The women were not taken to the room, but their bags and purses were searched. One officer found some Euros in one woman’s purse. He gave the money to her husband, and ordered:

Give police Montenegro money. You pay for drive back to camp.“

The husbands answered: „I will pay when I arrive.“

The officer answered: No, I need now. Some days ago, a family had no money, and they had to walk back to Podgorica!“

The officer points at a Bosnian police car: This car police Montenegro.
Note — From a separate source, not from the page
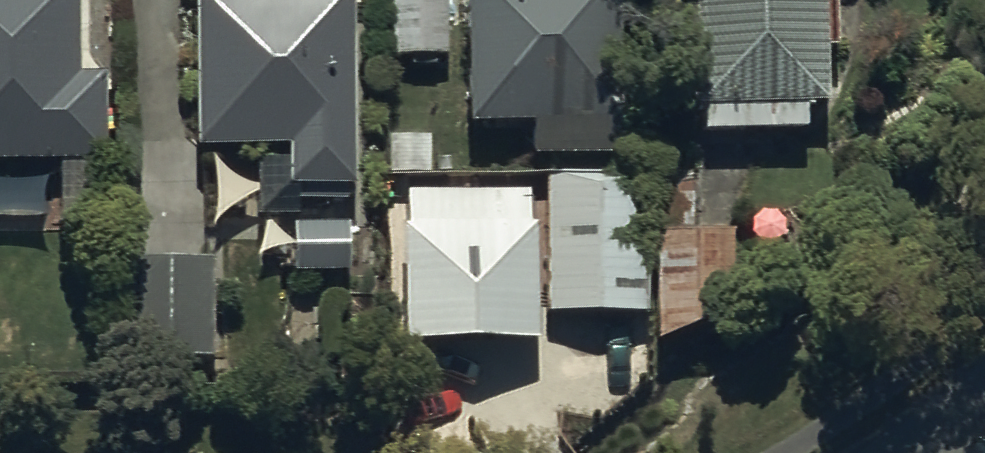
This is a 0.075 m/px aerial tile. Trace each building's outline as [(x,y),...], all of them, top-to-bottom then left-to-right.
[(106,178),(106,87),(84,87),(84,0),(0,0),(0,178),(106,178)] [(258,159),(259,226),(299,226),(299,211),(345,210),(345,200),(354,200),(351,0),(193,0),(195,160),(258,159)] [(471,138),(534,138),(534,165),(618,165),(619,0),(472,0),(471,138)] [(698,146),(803,143),(802,117),(825,116),(824,58),(835,58),(834,1),(824,2),(824,0),(695,0),(698,146)] [(649,182),(547,182),(547,324),(649,324),(649,182)] [(535,197),(404,199),(405,337),(537,336),(535,197)] [(350,232),(295,231),(294,281),(349,282),(350,232)] [(733,243),(655,243),(660,351),(737,331),(733,243)] [(215,370),(214,268),(123,269),(124,370),(215,370)]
Give him money, police Montenegro good.“

The husband still refused to hand his money to the officer and the car left.
At around 11 pm, the group were released from their small cells and the officers returned their phones. The group had to enter two big, black windowless vans, each fitting approximately six persons. With those, they were deported to the Montenegro border crossing at the Ilino Brdo checkpoint.
When they arrived, they asked the Montenegrin authorities for a bus to Podgorica and managed to catch a bus whose last stop was Nikšić. Once arrived there, they didn’t have any option to get further.

A Montenegrin officer saw the group at the bus station, asked for their documents and checked their registration papers from the camp in Spuž. The group asked him for help to get to the camp, but he didn’t want to help them and left after checking the papers.

At 2 am they decide to take taxis back to Podgorica, where they spend the night outside in front of the camp in Spuž.